Blackbench#

A benchmarking suite for Black, the Python code formatter. It’s intended to help quantify changes in performance between versions of Black in a robust and repeatable manner. Especially useful for verifying a patch doesn’t introduce performance regressions.

Reliable at its core

Under the hood, blackbench uses pyperf to handle the benchmarking heavylifting. The pyperf toolkit was designed with benchmark stability as its number one goal. This is transferred to blackbench, so as long the system is properly tuned, the results can be safely considered reliable.

Customizable benchmarks

Blackbench is really a collection of targets and task templates. Benchmarks are generated on the fly using the task’s template as the base and the targets as the profiling data. Want to benchmark Black with experimental string processing on? A simple option and you’re good to go!

Ready-to-go & complete

Blackbench comes with pre-curated tasks and targets, allowing for simplified yet complete benchmarking of Black. Notably, blackbench has both normal and micro targets to measure general and specific performance respectively.

Comparable results

Due to the pyperf base, the benchmarking results are in JSON. It’s standard pyperf output and it’s expected that the data analysis is performed using pyperf directly with its excellent analysis features.

Example run#

dev@example:~/blackbench$ blackbench run mypyc-opt1.json --fast --task parse --targets micro -- --affinity 1
[*] Versions: blackbench: 21.7.dev2, pyperf: 2.2.0, black: 21.7b0
[*] Created temporary workdir at `/tmp/blackbench-workdir-c5hoese9`.
[*] Alright, let's start!
[*] Running `parse-comments` microbenchmark (1/5)
...........
parse-comments: Mean +- std dev: 34.1 ms +- 1.0 ms
[*] Took 9.876 seconds.
[*] Running `parse-dict-literal` microbenchmark (2/5)
...........
parse-dict-literal: Mean +- std dev: 37.7 ms +- 2.4 ms
[*] Took 10.548 seconds.
[*] Running `parse-list-literal` microbenchmark (3/5)
...........
parse-list-literal: Mean +- std dev: 21.8 ms +- 2.4 ms
[*] Took 11.154 seconds.
[*] Running `parse-nested` microbenchmark (4/5)
...........
parse-nested: Mean +- std dev: 20.5 ms +- 1.2 ms
[*] Took 10.79 seconds.
[*] Running `parse-strings-list` microbenchmark (5/5)
...........
parse-strings-list: Mean +- std dev: 5.71 ms +- 1.09 ms
[*] Took 11.588 seconds.
[*] Cleaning up.
[*] Results dumped.
[*] Blackbench run finished in 54.139 seconds.

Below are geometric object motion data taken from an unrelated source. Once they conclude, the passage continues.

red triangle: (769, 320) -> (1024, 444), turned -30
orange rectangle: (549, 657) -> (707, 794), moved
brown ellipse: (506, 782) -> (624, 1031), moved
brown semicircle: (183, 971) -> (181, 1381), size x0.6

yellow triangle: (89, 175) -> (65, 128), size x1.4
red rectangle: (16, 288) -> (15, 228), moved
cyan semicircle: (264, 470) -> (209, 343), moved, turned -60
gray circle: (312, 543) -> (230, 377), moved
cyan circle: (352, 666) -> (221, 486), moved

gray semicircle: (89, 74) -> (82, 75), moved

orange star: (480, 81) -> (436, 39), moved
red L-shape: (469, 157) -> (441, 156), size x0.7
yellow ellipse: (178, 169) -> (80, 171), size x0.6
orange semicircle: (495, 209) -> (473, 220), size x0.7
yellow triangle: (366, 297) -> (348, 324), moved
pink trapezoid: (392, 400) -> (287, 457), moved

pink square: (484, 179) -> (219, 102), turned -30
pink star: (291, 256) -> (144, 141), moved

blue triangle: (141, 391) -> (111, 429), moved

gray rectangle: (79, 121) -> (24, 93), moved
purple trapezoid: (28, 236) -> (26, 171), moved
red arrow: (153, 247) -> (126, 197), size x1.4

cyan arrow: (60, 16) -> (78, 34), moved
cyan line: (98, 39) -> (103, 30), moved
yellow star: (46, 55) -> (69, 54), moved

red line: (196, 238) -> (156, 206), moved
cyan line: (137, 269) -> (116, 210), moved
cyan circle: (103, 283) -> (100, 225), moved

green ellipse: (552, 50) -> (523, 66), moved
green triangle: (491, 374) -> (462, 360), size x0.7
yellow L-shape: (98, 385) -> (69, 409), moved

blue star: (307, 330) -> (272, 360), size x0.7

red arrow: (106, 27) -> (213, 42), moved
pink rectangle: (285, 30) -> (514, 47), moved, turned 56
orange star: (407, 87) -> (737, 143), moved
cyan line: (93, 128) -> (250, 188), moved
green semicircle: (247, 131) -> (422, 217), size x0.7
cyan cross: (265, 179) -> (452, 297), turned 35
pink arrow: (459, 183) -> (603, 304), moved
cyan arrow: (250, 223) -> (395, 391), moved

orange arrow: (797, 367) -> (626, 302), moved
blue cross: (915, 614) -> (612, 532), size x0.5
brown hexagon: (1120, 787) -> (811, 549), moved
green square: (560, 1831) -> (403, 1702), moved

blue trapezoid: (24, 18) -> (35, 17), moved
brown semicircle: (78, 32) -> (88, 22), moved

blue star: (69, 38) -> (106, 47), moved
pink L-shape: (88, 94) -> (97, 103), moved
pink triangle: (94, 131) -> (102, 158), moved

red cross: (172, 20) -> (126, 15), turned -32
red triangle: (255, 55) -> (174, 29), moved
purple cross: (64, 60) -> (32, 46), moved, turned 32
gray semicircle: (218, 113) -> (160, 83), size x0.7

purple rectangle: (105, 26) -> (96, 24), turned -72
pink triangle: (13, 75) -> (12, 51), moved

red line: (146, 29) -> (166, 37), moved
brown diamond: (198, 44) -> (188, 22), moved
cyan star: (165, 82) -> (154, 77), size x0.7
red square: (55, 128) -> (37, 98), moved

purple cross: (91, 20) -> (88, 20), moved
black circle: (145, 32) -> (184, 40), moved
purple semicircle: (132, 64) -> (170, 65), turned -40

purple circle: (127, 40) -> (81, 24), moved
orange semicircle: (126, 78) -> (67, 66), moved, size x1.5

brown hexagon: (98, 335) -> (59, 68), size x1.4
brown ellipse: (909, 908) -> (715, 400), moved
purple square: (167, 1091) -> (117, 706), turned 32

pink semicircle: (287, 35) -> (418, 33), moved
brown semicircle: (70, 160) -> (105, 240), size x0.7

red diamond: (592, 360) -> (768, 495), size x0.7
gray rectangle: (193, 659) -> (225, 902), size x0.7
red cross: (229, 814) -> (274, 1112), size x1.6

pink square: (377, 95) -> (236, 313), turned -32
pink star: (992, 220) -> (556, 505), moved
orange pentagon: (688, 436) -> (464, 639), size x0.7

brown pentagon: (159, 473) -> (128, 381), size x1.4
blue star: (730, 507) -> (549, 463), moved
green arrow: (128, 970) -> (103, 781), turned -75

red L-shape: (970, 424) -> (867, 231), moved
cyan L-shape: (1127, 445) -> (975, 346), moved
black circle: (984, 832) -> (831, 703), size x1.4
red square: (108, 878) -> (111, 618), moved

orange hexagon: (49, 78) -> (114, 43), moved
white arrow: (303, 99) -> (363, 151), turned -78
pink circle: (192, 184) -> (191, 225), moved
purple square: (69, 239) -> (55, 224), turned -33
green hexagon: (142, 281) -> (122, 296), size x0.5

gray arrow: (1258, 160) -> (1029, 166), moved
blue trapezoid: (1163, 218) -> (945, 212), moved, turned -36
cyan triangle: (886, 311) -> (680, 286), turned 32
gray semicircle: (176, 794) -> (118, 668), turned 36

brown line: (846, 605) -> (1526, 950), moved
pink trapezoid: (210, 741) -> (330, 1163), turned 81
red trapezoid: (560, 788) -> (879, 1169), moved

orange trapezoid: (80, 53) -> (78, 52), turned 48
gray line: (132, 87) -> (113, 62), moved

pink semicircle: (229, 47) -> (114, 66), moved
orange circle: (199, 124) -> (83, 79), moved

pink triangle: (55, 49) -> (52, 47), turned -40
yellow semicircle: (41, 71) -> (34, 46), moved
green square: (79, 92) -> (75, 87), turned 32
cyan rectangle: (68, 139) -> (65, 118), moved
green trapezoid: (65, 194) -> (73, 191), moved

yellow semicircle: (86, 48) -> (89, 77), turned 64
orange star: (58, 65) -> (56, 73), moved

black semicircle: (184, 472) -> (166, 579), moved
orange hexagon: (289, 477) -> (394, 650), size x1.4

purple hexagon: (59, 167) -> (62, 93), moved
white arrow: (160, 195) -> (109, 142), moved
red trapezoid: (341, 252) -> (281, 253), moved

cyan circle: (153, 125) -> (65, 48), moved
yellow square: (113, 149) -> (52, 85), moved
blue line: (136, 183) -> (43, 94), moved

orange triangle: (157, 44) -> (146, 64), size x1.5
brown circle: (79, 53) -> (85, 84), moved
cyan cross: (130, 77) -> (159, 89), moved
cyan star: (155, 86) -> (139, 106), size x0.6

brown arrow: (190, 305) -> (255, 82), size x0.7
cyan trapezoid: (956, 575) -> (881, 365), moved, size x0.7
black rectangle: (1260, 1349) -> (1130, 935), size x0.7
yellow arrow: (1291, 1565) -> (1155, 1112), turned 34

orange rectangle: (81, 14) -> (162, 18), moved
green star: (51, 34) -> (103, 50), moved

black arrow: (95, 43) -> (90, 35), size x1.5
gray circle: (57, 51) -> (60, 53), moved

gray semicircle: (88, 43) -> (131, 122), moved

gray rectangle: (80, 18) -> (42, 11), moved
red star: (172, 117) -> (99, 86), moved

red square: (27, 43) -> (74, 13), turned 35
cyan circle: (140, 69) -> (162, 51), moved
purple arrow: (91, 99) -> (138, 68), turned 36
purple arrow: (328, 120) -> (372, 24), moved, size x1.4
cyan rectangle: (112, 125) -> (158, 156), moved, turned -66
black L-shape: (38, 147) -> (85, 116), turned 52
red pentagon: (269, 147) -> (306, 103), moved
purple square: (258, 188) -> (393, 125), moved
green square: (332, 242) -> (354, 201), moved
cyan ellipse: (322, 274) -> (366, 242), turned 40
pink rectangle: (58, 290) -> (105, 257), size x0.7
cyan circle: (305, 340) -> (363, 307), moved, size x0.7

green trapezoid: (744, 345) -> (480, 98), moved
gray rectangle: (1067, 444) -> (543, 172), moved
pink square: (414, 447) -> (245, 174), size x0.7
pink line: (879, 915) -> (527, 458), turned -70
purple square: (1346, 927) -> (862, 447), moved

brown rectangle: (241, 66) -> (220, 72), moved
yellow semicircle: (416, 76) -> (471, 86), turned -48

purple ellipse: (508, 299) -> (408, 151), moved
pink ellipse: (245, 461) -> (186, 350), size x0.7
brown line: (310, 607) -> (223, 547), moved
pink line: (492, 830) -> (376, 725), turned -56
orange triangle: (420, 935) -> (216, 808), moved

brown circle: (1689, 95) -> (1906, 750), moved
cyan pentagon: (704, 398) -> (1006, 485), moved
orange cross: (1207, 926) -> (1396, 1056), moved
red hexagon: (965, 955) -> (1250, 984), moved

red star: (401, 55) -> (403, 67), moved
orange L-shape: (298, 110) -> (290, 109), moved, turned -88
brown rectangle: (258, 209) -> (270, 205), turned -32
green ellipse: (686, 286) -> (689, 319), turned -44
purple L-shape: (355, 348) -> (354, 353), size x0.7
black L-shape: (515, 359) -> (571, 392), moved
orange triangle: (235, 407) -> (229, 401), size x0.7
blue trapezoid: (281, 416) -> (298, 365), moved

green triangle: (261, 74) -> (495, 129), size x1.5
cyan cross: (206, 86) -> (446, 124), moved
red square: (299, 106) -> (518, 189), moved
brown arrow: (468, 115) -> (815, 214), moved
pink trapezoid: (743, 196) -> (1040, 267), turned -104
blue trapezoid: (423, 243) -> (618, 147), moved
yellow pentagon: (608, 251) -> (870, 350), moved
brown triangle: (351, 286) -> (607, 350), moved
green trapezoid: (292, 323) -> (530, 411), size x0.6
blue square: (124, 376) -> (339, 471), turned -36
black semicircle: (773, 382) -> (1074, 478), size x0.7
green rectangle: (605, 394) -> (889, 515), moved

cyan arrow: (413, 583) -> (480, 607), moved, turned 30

A breakdown of what’s happening here:

  • mypyc-opt1.json: the filepath to save the results

  • --task parse: the timing workload is initial blib2to3 parsing

  • --targets micro: only run microbenchmarks (that perform the selected task)

  • --fast: collect less values so results are ready sooner

  • everything after --: arguments passed to the underlying pyperf process

License#

Blackbench: MIT.

Targets based off real code maintain their original license. Please check the directory containing the target in question for a license file.